Colorado has seen great economic growth and business diversity throughout the last few years across the state, including parts of Western Colorado. The reason businesses want to relocate, expand or start in Colorado is based on a variety of tools in our economic development toolbox that help businesses. Coloradans also enjoy a low income tax rate (hopefully to decrease if approved by the voters on the November ballot) and generally business-friendly policies.
Colorado’s low-tax and business-friendly environment is at risk if the National Popular Vote Compact is passed. The threat to the economic stability and vitality of our Colorado businesses is precisely why more than 31 boards of county commissioners and chambers of commerce from across the state, including our local Grand Junction and Fruita chambers, are opposed to the national popular vote.
During the 2019 session, the Legislature passed, with bipartisan opposition, and the governor signed into law a bill that gave Colorado’s nine electoral college votes for president to a compact of states known as the National Popular Vote Interstate Compact. Along with Mayor Don Wilson of Monument and more than 2,200 grassroots volunteers, I helped lead a statewide referendum effort to put the question to the people of Colorado on the November ballot.
The states leading the compact are of no surprise to any of us: California and New York. In fact, at one point, 98 percent of funding for the proponents of the National Popular Vote came from California.

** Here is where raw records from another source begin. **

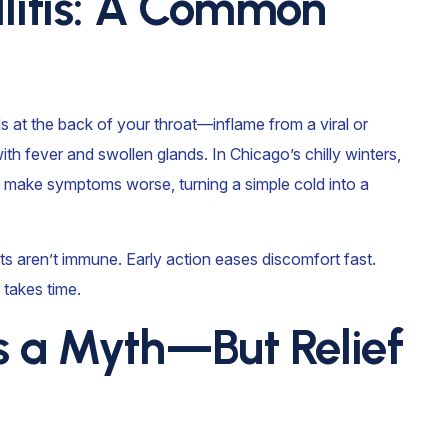
llitis: A Common
s at the back of your throat—inflame from a viral or
 with fever and swollen glands. In Chicago’s chilly winters,
n make symptoms worse, turning a simple cold into a
lts aren’t immune. Early action eases discomfort fast.
 takes time.
s a Myth—But Relief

Make no mistake about it: California really, really wants Colorado’s votes for president.
If you look at the map of the states in the National Popular Vote Compact, they are all blue states with high tax policies and unfriendly business environments. If the National Popular Vote Compact is successful, these states will have the most influence over national business policy as they will chose our next president.
Colorado has had the ability to have conversations with presidential candidates on both side of the political aisle on important national policy issues — such as transportation, infrastructure and water, all key components of Colorado’s diverse economy. They have traveled around our state and made visits even to Grand Junction. Why would we want to give our voice and vote away to higher population states, like California and New York?
Colorado would account for 1.8 percent of the national population. Our influence would be substantially diminished, if it exists at all. Coloradans have the most to lose if Colorado’s electoral college votes are given to the National Popular Vote Compact. Did you know that because of the different state rules for getting on a ballot, Colorado’s electoral college votes could go to a presidential candidate who isn’t even on Colorado’s ballot? That’s not fair to Coloradans or in our best interest.
The other side argues that under the national popular vote, presidential candidates will visit all 50 states. However, we have seen that candidates have ignored the rural areas of Colorado. Remember the Club 20 debates where gubernatorial and senatorial candidates refused to debate and talk to rural communities about our issues? Now, picture that on a national level. Colorado will be ignored, especially when it comes to developing national policies that are in the best interest of Colorado’s businesses.
Let’s stand up for Colorado’s businesses and keep Colorado’s votes for president where they belong: in Colorado with Coloradans. Vote no on 113.
Rose Femia Pugliese is a Mesa County Commissioner and one of the organizers of an effort to put to a vote Colorado participation in the National Popular Vote Interstate Compact.